[[ PASSAGE TO READ open ]]

I have recently returned to boating after about 25 year break. For 15+ years prior to that I spent pretty much all my spare time 'mucking about' in sailing boats and much of it passing my experience on to others. I feel that I have a healthy respect for water and the sea.

Whilst a lot of that time was spent in, and as a qualified sports and rescue boat cox the latter arts in charge of, safety boats, I am now returning to pleasure motoring with a small inflatable and reasonably sized outboard.

As I have gained a health respect for water and the sea in my previous life, I now consider myself a novice in my new adventure.

I have been educated by others and educated myself in all things kill cord. When I collected my engine, my dealer reiterated the use of the kill cord, when I open the manual of my boat, I get safety advice including use of kill cord, when I look at transom of my boat, I get pictures telling me to use safety kit like life jackets and kill cords, when I open manual to my outboard, I get told to use kill cord, and even though the picture on my outboard does not show the use of the kill cord on the start/stop switch for its starting procedure, I am educated enough to know that I should use a kill cord to operate this.

I do not need any more education or pieces of paper to tell me or to prove to others that I need to use the kill cord even though I just bought a boat and I a couple of weeks I'm going to be wizzing (at max 6.5 knots) up and down a fast moving tidal river with a potential torrent of a river mouth.

[[ PASSAGE TO READ closed ]]

#### EXERCISE 1
Rewrite the paragraph of the kill cord passage that begins "I have been educated by others" as a concise bulleted list, keeping its main facts.
#### EXERCISE 2
Write out the part of the kill cord passage starting with "I have recently" and going on through "my new adventure.".
The listing is not required for this work.

[[ INFORMATION SHOWN open ]]

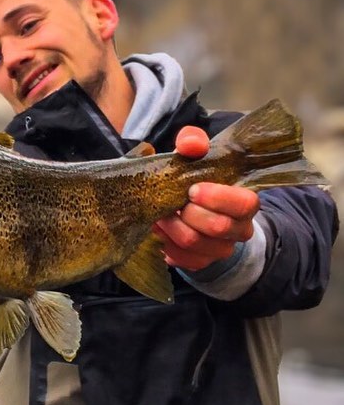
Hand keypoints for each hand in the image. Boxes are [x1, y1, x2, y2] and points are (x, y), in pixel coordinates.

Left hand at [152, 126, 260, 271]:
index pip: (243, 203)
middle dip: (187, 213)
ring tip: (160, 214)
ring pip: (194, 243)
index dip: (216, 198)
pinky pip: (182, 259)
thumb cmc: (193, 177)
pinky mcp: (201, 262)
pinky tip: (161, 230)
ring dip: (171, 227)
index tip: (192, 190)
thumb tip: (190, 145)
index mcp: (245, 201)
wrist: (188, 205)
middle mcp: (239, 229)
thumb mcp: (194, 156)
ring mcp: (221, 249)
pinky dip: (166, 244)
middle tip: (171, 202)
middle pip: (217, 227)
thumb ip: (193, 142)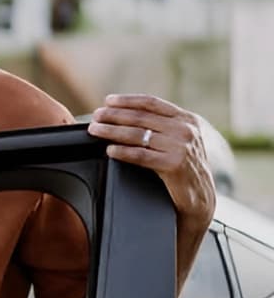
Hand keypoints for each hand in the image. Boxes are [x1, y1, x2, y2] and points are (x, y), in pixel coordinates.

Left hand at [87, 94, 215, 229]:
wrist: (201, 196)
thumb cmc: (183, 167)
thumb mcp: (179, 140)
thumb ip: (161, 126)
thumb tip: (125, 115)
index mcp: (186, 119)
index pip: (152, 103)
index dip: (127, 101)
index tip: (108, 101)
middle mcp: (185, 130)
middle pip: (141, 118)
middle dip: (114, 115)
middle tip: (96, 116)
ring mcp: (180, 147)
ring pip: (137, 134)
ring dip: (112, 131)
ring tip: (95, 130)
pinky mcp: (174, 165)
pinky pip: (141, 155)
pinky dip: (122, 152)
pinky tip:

[[ INFORMATION SHOWN closed ]]

#### EXERCISE RESULT 1
- The writer has learned about kill cords both from others and independently.
- The dealer stressed kill cord use when the engine was collected.
- The boat's manual gives safety advice that includes using a kill cord.
- Pictures on the boat's transom call for safety kit such as life jackets and kill cords.
- The outboard's manual instructs the user to use a kill cord.
- The picture on the outboard does not show a kill cord on the start/stop switch for starting, but the writer knows one should be used.

#### EXERCISE RESULT 2
I have recently returned to boating after about 25 year break. For 15+ years prior to that I spent pretty much all my spare time 'mucking about' in sailing boats and much of it passing my experience on to others. I feel that I have a healthy respect for water and the sea.

Whilst a lot of that time was spent in, and as a qualified sports and rescue boat cox the latter arts in charge of, safety boats, I am now returning to pleasure motoring with a small inflatable and reasonably sized outboard.

As I have gained a health respect for water and the sea in my previous life, I now consider myself a novice in my new adventure.